Cook onion, carrots, celery, parsnip, and thyme in butter with 1/2 teaspoon salt and 1/4 teaspoon pepper in a 12-inch-wide shallow pot (3- to 4-quart), covered, over medium heat, stirring occasionally, until vegetables are almost tender, 10 to 12 minutes.

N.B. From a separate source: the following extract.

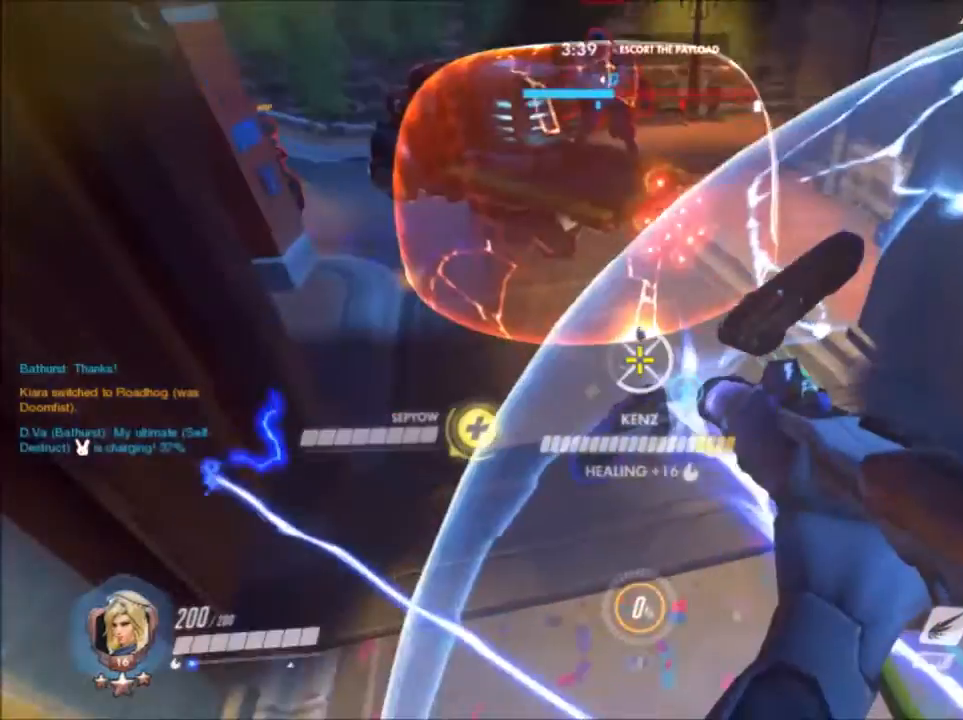
{"keys": ["a", "d"], "mouse": ["left"], "events": [[150, "mouse_left", "down"], [217, "d", "down"], [400, "a", "down"], [400, "s", "up"], [400, "space", "up"]]}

Add mushrooms and cook, uncovered, stirring, until tender, 5 to 7 minutes.
3

Instruction 3

Sprinkle with flour and cook, stirring constantly, 2 minutes. Stir in stock (3 1/2 cups), scraping up any brown bits, and bring to a boil, stirring, then simmer until slightly thickened, about 3 minutes. Stir in turkey, peas, and salt and pepper to taste. Reheat over low heat just before topping with biscuit crust.
4

Instruction 4

Preheat oven to 400°F with rack in middle.
5

Instruction 5

Sift together flour, baking powder, baking soda, salt, and pepper into a medium bowl. Add cheeses and toss to coat. Blend in butter with a pastry blender or your fingertips until mixture resembles coarse meal. Add buttermilk and stir just until a dough forms. Drop biscuit dough onto filling in 8 large mounds, leaving spaces between biscuits.
6

Instruction 6

Bake until biscuits are puffed and golden brown and filling is bubbling, 35 to 40 minutes. Let stand 10 minutes before serving.